Harvey Stein picked up his first camera decades ago, when he was in the U.S. Army, stationed in Germany.

“It was a 35 mm that I got at the PX on base,” he says. “A Contaflex, made by Zeiss Icon.”

He’s been shooting ever since, and turning out a prodigious number of books. The newest, Harlem Street Portraits, was released by Schiffer Publishing just last week. It’s the result of 23 years of work in that neighborhood.

“It started with me going to an event in Harlem – I’m a street photographer, and it was an African American parade,” he says. “I really enjoyed being there. I felt welcomed and kept coming back.”

The book is 166 black and white photographs, each revealing Stein’s reverence and love for Harlem’s everyday men and women, and for the bustling vitality that’s been the center of African American life and culture there for more than a century.

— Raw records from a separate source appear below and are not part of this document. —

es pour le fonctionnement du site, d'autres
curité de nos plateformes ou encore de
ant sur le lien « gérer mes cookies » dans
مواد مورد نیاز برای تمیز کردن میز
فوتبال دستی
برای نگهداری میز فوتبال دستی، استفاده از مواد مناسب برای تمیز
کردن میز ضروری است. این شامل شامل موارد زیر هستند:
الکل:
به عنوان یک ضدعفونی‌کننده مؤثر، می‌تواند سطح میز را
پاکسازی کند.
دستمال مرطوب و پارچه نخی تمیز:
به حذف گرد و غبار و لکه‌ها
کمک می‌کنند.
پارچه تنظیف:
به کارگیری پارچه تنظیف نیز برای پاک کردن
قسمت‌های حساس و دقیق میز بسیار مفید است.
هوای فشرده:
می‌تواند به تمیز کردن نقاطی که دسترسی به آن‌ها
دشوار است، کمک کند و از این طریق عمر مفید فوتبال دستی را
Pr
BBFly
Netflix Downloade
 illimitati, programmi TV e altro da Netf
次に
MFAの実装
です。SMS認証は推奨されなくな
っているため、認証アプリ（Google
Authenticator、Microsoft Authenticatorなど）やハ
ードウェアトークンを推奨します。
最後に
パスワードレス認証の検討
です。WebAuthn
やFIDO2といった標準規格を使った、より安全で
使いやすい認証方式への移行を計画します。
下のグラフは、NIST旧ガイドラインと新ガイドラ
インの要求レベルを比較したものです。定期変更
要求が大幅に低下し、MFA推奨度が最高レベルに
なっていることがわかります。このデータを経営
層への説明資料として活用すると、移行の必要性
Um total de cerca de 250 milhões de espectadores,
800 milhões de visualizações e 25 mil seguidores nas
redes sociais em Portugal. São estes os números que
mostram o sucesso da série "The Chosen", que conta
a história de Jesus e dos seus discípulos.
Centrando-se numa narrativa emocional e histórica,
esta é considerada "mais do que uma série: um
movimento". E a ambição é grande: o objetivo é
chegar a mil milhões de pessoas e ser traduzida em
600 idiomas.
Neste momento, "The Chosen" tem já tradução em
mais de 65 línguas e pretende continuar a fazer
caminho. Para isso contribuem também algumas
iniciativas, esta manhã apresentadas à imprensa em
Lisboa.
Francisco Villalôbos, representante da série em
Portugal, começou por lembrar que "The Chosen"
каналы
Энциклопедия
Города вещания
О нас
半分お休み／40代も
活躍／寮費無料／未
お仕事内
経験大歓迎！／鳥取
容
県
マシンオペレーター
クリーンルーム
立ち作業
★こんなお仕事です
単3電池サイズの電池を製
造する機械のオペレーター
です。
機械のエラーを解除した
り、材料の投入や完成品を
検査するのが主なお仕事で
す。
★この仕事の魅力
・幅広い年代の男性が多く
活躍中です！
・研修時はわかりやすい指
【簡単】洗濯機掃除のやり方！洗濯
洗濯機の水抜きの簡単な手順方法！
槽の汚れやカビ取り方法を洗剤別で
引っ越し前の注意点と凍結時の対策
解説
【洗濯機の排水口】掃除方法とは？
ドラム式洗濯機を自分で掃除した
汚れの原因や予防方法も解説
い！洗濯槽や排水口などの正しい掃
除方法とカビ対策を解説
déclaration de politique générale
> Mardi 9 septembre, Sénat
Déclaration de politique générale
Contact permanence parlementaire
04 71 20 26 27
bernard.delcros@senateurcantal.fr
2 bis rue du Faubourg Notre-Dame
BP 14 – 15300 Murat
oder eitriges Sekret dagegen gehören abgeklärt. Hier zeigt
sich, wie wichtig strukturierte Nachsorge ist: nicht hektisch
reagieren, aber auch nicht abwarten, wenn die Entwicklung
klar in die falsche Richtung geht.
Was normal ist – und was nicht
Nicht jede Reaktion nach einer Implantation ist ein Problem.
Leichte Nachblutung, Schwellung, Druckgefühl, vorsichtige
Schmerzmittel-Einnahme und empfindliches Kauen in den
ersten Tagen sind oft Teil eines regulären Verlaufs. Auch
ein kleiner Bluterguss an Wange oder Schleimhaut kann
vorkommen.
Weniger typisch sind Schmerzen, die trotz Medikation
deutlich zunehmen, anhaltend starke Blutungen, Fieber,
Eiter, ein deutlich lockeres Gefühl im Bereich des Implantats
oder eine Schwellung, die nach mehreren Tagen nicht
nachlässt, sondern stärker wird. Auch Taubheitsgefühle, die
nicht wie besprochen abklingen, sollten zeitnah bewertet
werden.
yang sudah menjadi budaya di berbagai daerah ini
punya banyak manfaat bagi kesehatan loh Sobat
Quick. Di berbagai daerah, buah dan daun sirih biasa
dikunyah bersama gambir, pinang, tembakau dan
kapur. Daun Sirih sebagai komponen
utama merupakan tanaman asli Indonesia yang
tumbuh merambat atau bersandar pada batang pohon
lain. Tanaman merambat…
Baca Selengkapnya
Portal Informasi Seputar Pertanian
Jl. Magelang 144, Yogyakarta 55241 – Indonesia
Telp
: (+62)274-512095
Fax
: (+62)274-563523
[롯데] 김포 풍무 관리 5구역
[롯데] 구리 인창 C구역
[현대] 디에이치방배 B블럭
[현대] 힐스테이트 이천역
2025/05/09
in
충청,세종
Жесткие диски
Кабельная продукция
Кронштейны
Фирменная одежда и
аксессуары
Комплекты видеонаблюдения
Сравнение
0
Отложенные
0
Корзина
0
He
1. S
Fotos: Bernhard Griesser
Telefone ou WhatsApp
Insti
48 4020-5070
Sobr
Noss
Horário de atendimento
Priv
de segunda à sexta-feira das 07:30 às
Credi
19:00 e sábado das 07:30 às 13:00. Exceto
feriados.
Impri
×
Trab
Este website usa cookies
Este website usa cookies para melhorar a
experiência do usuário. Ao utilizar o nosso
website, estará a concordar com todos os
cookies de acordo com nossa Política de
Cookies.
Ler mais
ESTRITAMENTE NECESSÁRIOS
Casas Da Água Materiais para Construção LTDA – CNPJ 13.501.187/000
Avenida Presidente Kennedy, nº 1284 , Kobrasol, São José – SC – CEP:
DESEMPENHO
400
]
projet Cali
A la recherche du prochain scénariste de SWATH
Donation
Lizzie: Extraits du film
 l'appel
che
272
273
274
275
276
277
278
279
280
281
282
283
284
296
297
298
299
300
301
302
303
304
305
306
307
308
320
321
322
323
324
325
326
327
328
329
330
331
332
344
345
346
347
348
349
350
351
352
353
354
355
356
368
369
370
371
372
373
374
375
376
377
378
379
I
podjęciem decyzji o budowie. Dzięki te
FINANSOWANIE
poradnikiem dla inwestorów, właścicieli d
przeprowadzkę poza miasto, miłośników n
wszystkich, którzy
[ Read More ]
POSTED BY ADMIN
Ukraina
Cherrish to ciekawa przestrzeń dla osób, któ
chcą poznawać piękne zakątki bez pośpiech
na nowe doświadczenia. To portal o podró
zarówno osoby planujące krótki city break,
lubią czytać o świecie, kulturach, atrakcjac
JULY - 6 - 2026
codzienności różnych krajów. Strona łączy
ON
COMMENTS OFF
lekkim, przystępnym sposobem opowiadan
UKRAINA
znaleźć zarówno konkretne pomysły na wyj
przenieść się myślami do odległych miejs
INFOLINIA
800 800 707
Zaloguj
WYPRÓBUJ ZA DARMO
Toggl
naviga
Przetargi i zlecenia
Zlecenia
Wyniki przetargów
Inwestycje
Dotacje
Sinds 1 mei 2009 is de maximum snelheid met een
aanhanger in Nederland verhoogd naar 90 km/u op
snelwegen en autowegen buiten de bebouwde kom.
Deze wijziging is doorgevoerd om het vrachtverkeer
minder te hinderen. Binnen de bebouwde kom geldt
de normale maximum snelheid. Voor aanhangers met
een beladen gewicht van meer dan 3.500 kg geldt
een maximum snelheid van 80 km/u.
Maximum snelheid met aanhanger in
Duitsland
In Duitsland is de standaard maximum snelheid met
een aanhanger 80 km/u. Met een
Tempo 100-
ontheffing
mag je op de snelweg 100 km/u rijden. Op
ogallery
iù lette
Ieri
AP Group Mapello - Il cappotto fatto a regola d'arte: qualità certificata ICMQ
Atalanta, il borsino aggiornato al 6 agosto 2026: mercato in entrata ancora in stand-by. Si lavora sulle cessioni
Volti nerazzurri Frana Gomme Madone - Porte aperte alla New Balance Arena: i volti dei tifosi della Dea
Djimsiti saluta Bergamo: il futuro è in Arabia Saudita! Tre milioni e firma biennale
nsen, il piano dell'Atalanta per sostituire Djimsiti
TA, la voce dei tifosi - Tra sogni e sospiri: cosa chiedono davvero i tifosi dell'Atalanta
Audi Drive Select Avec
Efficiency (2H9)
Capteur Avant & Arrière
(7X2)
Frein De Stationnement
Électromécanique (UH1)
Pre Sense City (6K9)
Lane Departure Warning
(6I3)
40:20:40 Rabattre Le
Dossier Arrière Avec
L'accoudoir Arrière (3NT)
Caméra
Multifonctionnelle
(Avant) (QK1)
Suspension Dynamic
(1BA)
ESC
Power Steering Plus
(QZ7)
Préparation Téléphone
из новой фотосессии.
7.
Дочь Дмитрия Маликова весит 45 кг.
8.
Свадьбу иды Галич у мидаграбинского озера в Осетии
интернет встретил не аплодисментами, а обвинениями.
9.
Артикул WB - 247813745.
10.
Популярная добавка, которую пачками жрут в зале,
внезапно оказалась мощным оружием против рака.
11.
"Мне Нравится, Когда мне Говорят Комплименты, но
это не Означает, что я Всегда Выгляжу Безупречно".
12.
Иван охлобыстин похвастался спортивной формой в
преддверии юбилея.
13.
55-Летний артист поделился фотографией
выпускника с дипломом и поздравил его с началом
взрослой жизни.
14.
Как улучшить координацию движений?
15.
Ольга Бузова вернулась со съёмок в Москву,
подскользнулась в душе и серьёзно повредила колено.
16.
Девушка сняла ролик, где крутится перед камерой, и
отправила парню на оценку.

“I’m up close, three to four feet away shooting with two cameras and wide angle lenses – I have to get close or the photos won’t be very good,” he says. “I’m trying to capture the street life. It’s vibrant and rich, year-round. People come out and sit on the stoops of their apartments.”

He may hold an undergraduate degree in engineering from Carnegie Mellon and an MBA from Columbia, but he gets his education these days from the people and places he photographs.

“I learn firsthand by being there,” he says. “It’s my great education – not movies or TV or books.”

He’s already published two tomes on Coney Island, one at 27 years and another at 40. He’s planning to publish Coney Island at 50 eight years from now.

“If I live that long,” he says.

Let’s hope so. But in the meantime, he’ll be signing books at Sister’s Uptown Bookstore, 1942 Amsterdam Ave., on Thursday, Nov. 14 from 6-8 PM, and at B&H Event Space, 420 Ninth Avenue, 2nd floor, from noon to 2 PM on Sunday, Nov. 17.